Antiga ETAR das Cachoeiras continua a ser um perigo a céu aberto

Antiga ETAR das Cachoeiras continua a ser um perigo a céu aberto
Antiga ETAR das Cachoeiras continua a preocupar a população e durante a pandemia foi usada para descargas ilegais de óleos e outros produtos perigosos

Espaço está ao abandono e é considerado um atentado paisagístico. Município diz que é intenção recuperar o espaço mas não há data para isso acontecer.

A antiga Estação de Tratamento de Águas Residuais (ETAR) das Cachoeiras, concelho de Vila Franca de Xira, está ao abandono há duas décadas e continua a representar um risco de acidente para quem consiga entrar no espaço. Vários moradores da aldeia dizem-se cansados de alertar para o perigo que o espaço representa, pois, apesar de estar fechado e sem utilização, tem vários locais da vedação com pequenas aberturas que permitem a entrada. As maiores preocupações de quem ali vive são com as crianças e a proximidade das valas de acumulação de águas, não totalmente protegidas, que podem causar acidentes. Durante a pandemia foram detectadas pelos serviços de fiscalização do município várias descargas ilegais de líquidos perigosos no local durante a noite como óleos de oficinas e tintas.
A ETAR das Cachoeiras foi pioneira no seu tempo tratando boa parte das águas residuais da comunidade mas deixou há muito de ter capacidade e de estar adequada às necessidades, facto que levou à sua desactivação em Abril de 2000. Na altura foi prometido que o espaço iria ser reconvertido num espaço de fruição pública com um parque infantil e zona de merendas mas a promessa nunca saiu do papel.

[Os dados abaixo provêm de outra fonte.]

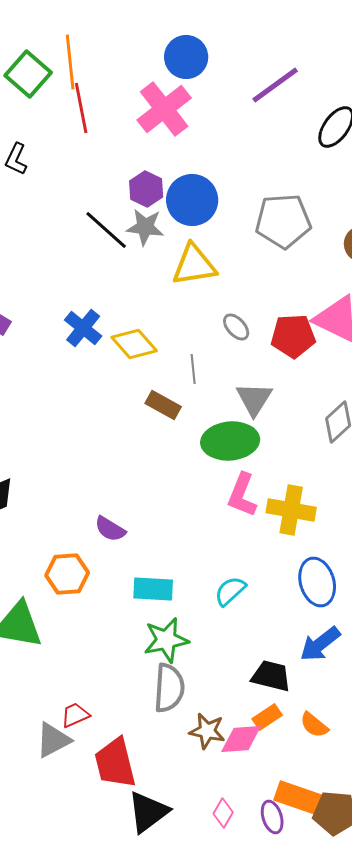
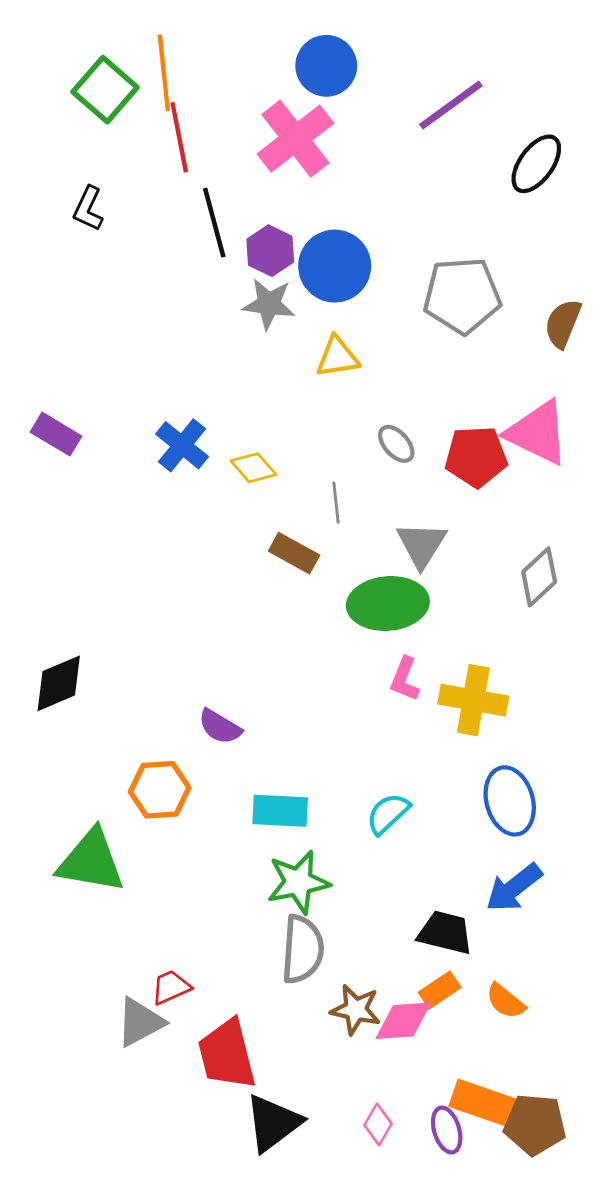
black line: (106, 230) -> (214, 223), moved, turned 33
yellow triangle: (194, 265) -> (337, 357), size x0.7
yellow diamond: (134, 344) -> (253, 468), size x0.7
pink L-shape: (242, 495) -> (405, 679), size x0.7

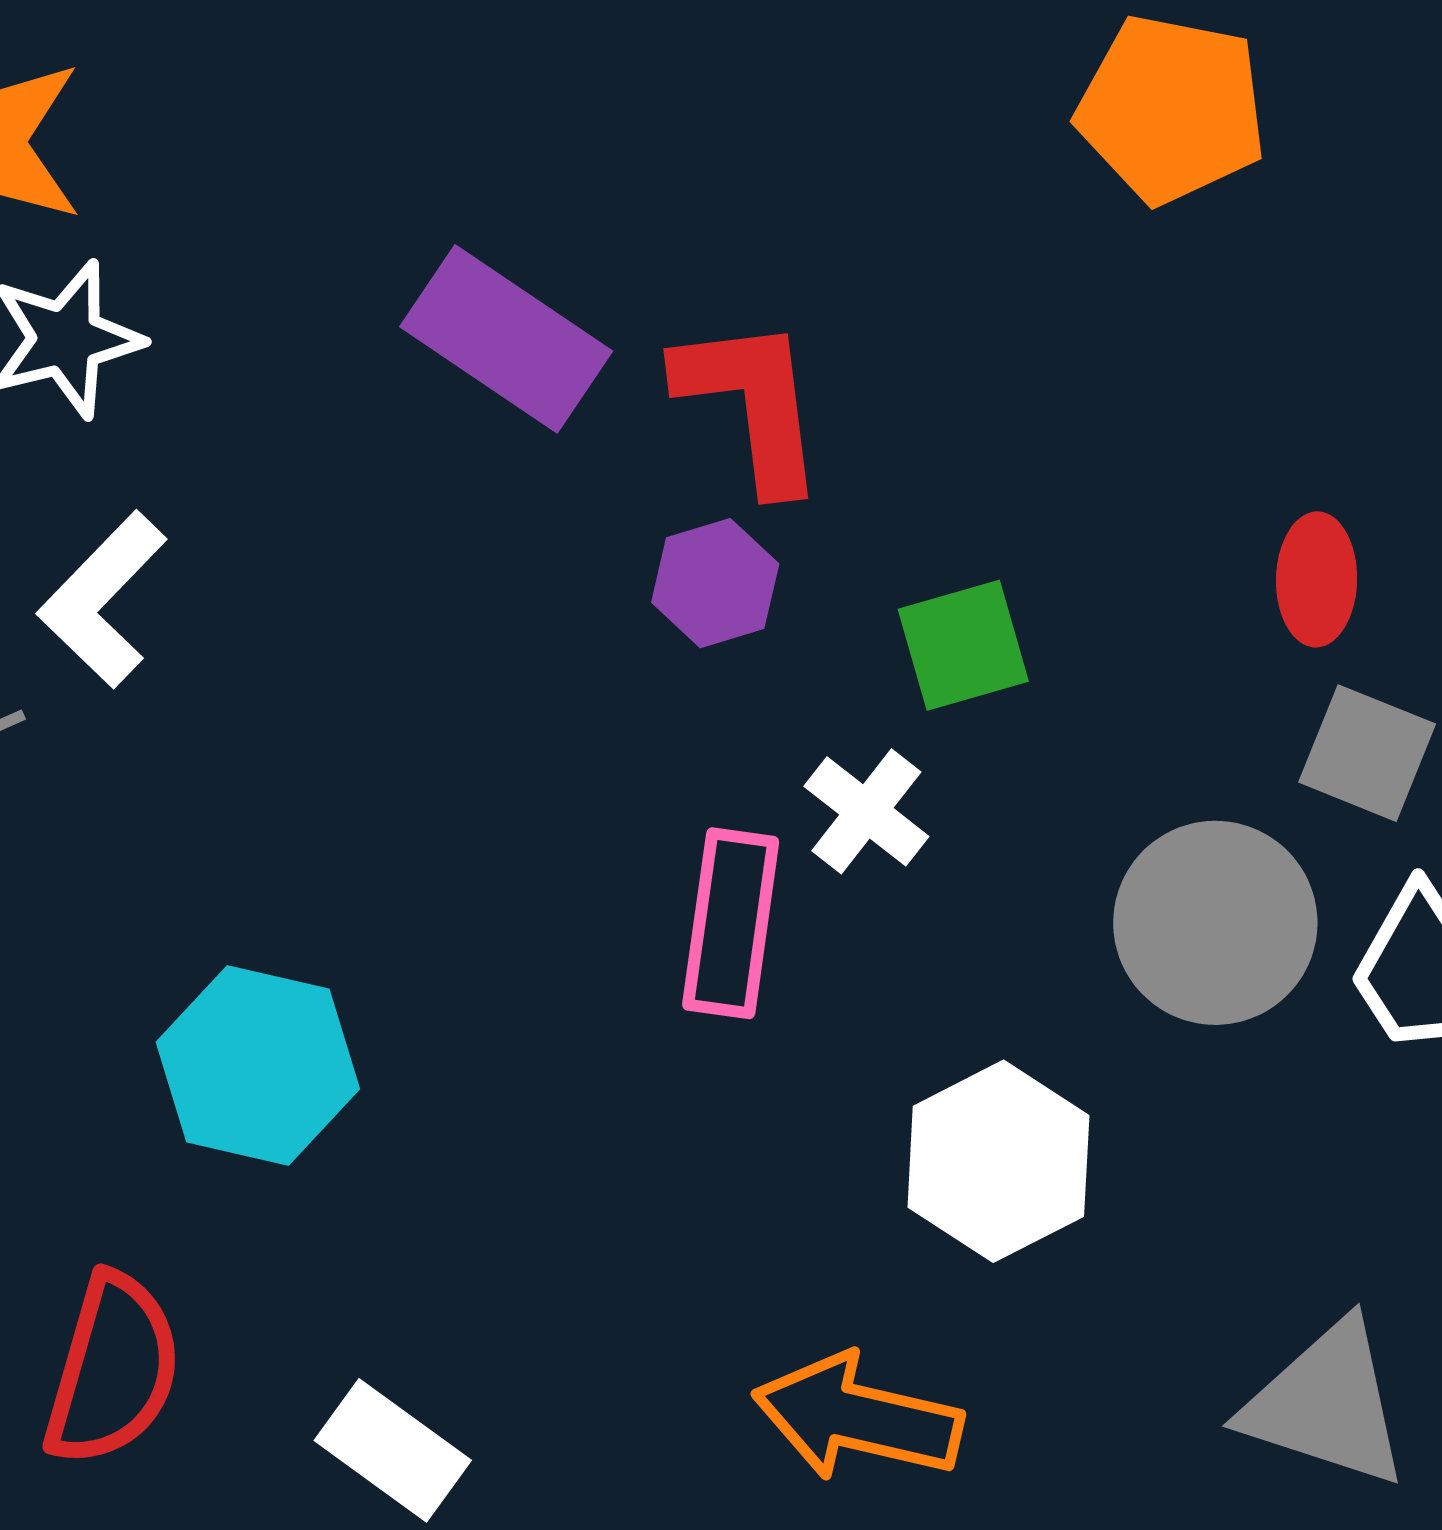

Na última reunião do executivo municipal foi aprovada uma proposta da CDU onde se exige à câmara que requalifique o local e o transforme no tão ambicionado espaço destinado à população acabando com o perigo ali existente. “Onde tínhamos um espaço útil passámos a ter um local abandonado e atentatório da paisagem envolvente”, lê-se na proposta da CDU.
O presidente da câmara, Fernando Paulo Ferreira, confirma as descargas ilegais no local e garante que o município actuou em conformidade. “A requalificação daquele espaço permitirá também evitar este tipo de atitudes por parte de quem não respeita a lei”, frisou. O autarca confirma que a recuperação da antiga ETAR é uma intenção da maioria socialista mas não explicou quando é que esses trabalhos avançam. O Chega votou contra por considerar que há actualmente no concelho outras prioridades a resolver.
O parque de merendas chegou a ser anunciado em 2008 mas com a crise económica que se seguiu o projecto acabou por não ver a luz do dia. Em 2018 a Assembleia de Freguesia da União da Castanheira do Ribatejo e Cachoeiras aprovou também, por unanimidade, uma moção para que o município recupere o estudo prévio que tinha feito para o local há dez anos e que o actualizasse aos padrões e conceitos urbanísticos actuais. Os eleitos da freguesia exigiam também que a câmara lhes remetesse o novo estudo prévio para que pudessem pronunciar-se e para que fossem desenvolvidos os procedimentos para a concretização do projecto, o que não veio a acontecer.